15. The schematic use of the terms ‘provincial’ and ‘urban’ in connection with two sectors of the petty bourgeoisie is patently arbitrary, but is an attempt to differentiate between ‘small town’ life and that in the major capitals. Obviously, members of each sector could be found in the other’s geo-social location, and the usage should be considered descriptive rather than analytic.

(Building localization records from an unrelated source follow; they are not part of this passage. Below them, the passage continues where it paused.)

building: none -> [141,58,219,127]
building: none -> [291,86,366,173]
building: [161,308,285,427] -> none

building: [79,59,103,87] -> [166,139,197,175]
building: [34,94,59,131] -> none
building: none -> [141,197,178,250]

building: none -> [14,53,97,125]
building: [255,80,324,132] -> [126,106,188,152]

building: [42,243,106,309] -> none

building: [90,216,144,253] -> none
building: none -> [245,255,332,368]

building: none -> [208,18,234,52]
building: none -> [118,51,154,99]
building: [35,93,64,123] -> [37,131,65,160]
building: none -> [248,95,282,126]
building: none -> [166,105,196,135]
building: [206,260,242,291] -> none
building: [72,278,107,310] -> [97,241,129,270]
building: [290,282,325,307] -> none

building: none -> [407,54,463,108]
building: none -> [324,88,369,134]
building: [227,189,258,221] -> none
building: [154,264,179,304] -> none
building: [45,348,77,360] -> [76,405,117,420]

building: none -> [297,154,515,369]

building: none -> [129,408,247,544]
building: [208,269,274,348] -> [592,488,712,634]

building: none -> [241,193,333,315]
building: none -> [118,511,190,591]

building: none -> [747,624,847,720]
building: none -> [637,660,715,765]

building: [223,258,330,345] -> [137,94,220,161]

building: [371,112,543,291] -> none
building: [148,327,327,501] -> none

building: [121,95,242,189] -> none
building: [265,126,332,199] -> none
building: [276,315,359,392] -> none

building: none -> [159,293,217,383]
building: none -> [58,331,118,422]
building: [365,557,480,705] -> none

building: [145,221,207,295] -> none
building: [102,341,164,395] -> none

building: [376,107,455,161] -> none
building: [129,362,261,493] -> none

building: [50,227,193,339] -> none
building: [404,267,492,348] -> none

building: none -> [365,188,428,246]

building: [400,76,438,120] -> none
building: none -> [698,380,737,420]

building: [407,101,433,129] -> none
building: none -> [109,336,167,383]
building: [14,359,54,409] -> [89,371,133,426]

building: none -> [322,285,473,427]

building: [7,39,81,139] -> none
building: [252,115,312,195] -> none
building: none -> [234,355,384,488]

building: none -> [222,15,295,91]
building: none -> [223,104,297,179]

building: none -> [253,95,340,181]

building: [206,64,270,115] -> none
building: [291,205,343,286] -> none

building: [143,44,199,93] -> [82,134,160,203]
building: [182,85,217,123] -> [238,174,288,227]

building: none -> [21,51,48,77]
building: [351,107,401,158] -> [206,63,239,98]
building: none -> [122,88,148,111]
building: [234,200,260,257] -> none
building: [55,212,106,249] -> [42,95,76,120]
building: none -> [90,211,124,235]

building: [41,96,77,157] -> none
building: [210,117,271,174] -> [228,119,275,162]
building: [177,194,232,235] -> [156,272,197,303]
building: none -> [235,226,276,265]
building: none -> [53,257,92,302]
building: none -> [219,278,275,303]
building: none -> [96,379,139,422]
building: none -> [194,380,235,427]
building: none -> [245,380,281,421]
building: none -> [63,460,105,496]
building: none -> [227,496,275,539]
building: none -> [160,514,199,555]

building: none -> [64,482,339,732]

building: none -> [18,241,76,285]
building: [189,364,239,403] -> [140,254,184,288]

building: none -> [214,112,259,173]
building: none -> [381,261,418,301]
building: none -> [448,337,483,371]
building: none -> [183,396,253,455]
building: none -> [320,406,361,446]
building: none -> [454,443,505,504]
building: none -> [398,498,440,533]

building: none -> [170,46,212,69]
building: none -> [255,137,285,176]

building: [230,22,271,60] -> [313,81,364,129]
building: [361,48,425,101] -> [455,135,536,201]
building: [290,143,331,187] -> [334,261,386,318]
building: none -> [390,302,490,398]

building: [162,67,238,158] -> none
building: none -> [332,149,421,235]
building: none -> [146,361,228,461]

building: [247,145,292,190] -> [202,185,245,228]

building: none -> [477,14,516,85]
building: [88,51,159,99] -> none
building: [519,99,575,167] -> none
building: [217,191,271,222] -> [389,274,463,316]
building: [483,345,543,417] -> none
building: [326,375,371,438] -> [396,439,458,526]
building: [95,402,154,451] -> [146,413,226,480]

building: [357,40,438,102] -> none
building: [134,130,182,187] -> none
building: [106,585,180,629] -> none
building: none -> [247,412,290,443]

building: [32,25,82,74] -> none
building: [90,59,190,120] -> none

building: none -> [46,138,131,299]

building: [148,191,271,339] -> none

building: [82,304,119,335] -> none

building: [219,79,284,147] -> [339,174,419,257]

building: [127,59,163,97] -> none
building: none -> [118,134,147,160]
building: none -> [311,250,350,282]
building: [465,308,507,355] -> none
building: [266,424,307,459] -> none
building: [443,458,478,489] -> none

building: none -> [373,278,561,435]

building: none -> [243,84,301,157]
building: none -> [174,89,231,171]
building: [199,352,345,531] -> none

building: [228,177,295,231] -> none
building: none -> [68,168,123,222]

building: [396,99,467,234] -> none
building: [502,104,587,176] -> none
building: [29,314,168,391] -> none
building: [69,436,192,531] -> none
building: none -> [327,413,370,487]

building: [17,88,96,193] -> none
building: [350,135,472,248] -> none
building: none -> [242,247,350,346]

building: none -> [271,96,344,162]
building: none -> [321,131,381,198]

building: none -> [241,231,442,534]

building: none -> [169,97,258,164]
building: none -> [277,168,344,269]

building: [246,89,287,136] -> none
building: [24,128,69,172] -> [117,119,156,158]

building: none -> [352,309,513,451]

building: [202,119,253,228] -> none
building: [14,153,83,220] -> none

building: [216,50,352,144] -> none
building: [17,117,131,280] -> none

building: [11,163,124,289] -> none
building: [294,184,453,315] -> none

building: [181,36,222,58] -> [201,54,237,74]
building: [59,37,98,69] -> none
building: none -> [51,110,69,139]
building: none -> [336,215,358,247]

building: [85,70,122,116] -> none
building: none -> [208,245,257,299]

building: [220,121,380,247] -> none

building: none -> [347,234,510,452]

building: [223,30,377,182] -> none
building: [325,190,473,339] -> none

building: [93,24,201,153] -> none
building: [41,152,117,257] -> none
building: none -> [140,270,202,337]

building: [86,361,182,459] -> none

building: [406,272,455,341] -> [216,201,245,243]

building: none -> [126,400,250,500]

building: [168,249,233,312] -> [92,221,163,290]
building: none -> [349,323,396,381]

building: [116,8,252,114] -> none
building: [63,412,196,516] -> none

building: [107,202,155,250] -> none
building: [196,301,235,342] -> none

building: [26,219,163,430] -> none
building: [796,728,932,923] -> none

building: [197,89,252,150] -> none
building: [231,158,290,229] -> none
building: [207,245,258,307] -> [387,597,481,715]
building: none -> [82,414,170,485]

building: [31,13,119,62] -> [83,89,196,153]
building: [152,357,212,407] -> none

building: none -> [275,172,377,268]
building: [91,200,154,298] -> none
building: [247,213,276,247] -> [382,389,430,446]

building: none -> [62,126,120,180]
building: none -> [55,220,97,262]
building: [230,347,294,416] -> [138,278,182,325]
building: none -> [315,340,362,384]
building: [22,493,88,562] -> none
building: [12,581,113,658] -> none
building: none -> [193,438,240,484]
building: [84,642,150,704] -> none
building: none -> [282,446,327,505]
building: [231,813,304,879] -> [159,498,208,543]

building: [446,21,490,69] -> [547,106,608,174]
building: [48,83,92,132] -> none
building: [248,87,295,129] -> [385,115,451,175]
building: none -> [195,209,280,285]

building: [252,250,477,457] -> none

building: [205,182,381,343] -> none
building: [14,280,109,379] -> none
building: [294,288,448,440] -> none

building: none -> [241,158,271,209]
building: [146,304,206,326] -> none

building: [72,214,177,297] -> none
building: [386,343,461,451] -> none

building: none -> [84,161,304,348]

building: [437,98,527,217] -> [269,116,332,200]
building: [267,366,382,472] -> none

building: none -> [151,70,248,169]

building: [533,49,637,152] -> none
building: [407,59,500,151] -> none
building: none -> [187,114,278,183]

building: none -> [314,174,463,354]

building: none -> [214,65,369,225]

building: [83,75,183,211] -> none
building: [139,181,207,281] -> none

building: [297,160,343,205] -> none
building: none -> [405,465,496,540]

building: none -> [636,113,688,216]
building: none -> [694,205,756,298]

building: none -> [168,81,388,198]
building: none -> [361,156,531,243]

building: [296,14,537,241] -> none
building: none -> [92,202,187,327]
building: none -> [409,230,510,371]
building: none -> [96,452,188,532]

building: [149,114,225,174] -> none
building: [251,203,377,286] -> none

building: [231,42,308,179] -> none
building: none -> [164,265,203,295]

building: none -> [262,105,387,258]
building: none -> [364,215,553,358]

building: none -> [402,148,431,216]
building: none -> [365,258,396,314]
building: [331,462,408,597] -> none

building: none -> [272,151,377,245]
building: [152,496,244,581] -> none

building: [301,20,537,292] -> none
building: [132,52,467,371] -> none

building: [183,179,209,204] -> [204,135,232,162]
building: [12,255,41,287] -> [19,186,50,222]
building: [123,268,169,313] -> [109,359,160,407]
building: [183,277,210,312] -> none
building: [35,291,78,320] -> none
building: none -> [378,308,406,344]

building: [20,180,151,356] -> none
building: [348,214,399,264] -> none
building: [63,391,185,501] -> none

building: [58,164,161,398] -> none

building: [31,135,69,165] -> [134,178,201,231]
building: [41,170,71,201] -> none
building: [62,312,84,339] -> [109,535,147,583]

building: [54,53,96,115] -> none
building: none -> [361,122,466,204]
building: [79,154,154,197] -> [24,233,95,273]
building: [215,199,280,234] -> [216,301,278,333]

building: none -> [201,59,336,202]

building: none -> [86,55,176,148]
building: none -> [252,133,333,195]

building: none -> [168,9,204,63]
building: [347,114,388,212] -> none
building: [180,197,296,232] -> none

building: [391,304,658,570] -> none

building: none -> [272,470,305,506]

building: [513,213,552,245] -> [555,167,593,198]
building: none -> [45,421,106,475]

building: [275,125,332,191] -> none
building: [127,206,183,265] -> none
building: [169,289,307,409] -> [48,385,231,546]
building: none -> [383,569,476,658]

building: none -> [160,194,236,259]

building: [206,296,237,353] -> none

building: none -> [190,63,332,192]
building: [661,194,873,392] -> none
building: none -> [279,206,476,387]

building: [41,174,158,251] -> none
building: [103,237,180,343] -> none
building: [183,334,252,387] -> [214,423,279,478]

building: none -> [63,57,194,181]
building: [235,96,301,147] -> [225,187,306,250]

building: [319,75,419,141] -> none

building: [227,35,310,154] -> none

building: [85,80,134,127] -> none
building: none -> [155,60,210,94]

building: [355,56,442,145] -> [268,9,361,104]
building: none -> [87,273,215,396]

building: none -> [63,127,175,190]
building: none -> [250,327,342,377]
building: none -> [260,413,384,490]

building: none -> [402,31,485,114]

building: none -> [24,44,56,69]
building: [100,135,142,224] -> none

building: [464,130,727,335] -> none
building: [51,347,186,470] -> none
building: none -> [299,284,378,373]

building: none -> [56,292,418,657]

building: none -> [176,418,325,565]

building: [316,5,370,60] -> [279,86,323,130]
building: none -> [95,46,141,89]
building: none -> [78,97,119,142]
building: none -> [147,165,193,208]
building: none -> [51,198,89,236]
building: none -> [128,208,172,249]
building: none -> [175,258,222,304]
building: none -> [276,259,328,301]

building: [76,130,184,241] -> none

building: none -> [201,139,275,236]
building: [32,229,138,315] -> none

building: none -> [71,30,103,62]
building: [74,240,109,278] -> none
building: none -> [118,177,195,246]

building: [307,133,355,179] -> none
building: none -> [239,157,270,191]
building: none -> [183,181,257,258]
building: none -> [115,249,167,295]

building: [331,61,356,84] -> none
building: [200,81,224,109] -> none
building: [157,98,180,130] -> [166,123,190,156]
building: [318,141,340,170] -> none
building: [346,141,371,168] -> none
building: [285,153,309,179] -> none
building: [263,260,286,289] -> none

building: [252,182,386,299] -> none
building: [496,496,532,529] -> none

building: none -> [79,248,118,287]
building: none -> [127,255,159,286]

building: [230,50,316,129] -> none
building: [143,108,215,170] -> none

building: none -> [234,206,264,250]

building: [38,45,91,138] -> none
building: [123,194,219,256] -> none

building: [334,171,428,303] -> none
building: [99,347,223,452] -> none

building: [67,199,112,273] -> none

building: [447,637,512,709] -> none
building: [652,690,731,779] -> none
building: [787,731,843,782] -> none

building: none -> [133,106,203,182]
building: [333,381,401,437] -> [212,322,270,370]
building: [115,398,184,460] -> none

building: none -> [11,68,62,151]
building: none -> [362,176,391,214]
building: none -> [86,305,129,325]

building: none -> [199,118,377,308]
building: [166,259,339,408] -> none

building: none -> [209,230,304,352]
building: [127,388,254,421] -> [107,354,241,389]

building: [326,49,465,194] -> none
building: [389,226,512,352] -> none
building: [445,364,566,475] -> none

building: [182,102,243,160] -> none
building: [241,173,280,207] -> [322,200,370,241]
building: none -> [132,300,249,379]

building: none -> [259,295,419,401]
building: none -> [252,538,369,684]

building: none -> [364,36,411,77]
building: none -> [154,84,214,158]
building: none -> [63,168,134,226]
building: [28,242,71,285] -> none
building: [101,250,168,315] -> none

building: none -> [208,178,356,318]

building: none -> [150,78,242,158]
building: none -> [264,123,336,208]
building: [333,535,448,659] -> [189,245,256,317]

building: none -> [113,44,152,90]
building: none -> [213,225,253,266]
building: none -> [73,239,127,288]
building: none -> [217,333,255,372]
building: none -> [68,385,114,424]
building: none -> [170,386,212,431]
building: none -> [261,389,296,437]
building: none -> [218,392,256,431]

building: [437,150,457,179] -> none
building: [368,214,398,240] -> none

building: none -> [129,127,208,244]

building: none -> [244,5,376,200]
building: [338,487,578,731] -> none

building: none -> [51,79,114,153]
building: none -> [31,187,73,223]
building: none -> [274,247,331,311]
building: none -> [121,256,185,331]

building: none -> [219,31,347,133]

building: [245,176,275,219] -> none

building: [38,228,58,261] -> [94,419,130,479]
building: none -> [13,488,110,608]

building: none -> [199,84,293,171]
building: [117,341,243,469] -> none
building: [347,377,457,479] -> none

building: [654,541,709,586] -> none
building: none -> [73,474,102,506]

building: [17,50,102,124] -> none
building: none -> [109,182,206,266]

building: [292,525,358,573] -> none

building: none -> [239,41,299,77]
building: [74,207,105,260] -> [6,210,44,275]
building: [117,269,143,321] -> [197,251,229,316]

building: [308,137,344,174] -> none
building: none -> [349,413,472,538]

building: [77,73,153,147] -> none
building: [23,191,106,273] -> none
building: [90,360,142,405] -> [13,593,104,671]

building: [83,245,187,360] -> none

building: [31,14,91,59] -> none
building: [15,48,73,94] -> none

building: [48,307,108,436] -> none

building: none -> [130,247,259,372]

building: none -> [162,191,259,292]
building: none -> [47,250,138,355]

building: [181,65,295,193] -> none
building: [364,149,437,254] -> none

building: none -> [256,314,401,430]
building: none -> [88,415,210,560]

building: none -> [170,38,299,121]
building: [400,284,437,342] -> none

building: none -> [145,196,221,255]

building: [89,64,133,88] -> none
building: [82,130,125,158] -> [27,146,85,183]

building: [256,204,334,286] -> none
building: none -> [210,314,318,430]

16. See also Militancies 10, pp. 313–16.
17. The question of whether a petty bourgeois base for fascism in Spain existed before the war was posed by Andreu Nin, the POUM leader. Unless the revolution were made, he wrote in February 1936, the petty bourgeoisie, which was unable to resolve its own problems, would ‘throw itself into the arms of reaction – and in that case, fascism will have found the social base it has lacked until now’. (‘Después de las elecciones del 16 de febrero’, in Los problemas de la revolución española.) Nin did not pursue the analysis. Theoretically, the absence of a large industrial petty bourgeoisie deeply marked by the contradictions of capitalist development, empirically, the very slow growth of the Falange prior to the 1936 elections, and the mass support for the clerical-conservative CEDA (significantly, the Vatican continued to back the CEDA when it had abandoned the Italian and German Catholic parties for Mussolini and Hitler), suggest the accuracy of Nin’s perception that such a base did not exist at that moment. However, a close analysis of the class, for which data is unavailable, would be necessary to confirm his supposition.